In 1995, scientists working with the Hubble Space Telescope released an image of the deep sky that was taken over several days. It revealed thousands of galaxies and was even able to detect light from ancient galaxies of the early universe. The ESO’s Multi-Unit Spectroscopic Explorer (MUSE) on the Very Large Telescope has now released a new 3D deep field image that exceeded that which was collected by the Hubble. This new deep field observation was described in a new paper published in Astronomy & Astrophysics. Not only will this allow astronomers to better see the galaxies, but they will be able to study their respective spectra as well.
“After just a few hours of observations at the telescope, we had a quick look at the data and found many galaxies — it was very encouraging,” MUSE principal investigator Roland Bacon said in a press release. “And when we got back to Europe we started exploring the data in more detail. It was like fishing in deep water and each new catch generated a lot of excitement and discussion of the species we were finding.”
While the Hubble took several days to collect light to produce its deep field image, MUSE was able to obtain its image in only 27 hours. MUSE’s image was also much clearer than the one taken by Hubble, allowing astronomers to resolve twenty objects that Hubble hadn’t been able to spot.
“The greatest excitement came when we found very distant galaxies that were not even visible in the deepest Hubble image,” Bacon continued. “After so many years of hard work on the instrument, it was a powerful experience for me to see our dreams becoming reality.”

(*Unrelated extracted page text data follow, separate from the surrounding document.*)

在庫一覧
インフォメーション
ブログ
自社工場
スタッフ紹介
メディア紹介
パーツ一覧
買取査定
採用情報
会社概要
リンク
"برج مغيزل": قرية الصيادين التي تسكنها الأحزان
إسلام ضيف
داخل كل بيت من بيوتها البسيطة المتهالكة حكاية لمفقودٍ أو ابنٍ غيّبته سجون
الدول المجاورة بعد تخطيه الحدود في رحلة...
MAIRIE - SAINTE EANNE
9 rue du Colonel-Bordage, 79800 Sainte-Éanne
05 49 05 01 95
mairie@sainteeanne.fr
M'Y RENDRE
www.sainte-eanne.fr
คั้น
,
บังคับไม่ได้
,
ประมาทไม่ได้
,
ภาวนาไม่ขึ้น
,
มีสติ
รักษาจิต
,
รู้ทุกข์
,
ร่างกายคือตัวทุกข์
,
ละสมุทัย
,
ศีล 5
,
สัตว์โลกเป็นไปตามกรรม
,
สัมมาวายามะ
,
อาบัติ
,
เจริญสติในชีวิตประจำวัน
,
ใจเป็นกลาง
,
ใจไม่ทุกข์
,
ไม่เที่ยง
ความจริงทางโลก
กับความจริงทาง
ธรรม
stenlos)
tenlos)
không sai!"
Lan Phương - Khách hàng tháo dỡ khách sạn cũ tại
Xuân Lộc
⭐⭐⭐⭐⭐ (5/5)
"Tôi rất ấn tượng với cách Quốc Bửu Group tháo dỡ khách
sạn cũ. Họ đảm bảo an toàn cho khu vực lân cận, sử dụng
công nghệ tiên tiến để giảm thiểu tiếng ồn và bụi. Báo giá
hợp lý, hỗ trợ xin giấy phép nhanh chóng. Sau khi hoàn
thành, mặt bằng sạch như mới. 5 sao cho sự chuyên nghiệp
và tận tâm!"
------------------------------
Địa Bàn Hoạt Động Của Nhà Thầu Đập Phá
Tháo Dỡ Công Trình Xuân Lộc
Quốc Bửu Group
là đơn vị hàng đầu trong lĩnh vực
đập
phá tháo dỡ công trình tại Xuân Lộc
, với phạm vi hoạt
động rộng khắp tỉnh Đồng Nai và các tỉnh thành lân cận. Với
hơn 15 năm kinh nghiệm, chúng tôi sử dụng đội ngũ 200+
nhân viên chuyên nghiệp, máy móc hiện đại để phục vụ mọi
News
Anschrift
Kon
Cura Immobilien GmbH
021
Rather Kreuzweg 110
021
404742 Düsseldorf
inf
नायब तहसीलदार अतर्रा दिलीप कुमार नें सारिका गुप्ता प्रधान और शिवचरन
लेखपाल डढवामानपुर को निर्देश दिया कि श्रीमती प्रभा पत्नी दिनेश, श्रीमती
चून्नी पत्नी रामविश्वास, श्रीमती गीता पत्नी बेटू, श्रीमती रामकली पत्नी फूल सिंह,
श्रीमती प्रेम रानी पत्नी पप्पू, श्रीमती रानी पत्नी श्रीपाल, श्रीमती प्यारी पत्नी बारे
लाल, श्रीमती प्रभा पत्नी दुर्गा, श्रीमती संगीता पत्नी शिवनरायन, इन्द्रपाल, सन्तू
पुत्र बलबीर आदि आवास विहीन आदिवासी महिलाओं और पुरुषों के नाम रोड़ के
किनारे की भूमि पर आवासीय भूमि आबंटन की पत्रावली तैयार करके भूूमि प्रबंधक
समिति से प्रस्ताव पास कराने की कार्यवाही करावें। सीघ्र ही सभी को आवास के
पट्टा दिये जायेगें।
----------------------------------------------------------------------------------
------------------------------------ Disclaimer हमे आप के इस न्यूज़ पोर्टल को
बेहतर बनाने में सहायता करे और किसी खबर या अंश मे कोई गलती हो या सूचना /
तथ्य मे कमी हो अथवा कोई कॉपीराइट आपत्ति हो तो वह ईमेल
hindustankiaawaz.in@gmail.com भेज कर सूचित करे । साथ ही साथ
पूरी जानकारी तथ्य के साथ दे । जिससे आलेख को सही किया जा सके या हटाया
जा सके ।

MUSE was able to collect data for 90,000 spectra, providing unprecedented insight into the composition, distance, and internal motion of 189 objects in the night sky. Excitingly, some of the galaxies included in this group existed in the infancy of the universe, coming into existence during the first billion years. The younger, more nearby galaxies will be able to be analyzed in much greater detail, significantly improving astronomers’ understanding of them.
“Now that we have demonstrated MUSE’s unique capabilities for exploring the deep Universe, we are going to look at other deep fields, such as the Hubble Ultra Deep field. We will be able to study thousands of galaxies and to discover new extremely faint and distant galaxies. These small infant galaxies, seen as they were more than 10 billion years in the past, gradually grew up to become galaxies like the Milky Way that we see today,” Bacon concluded.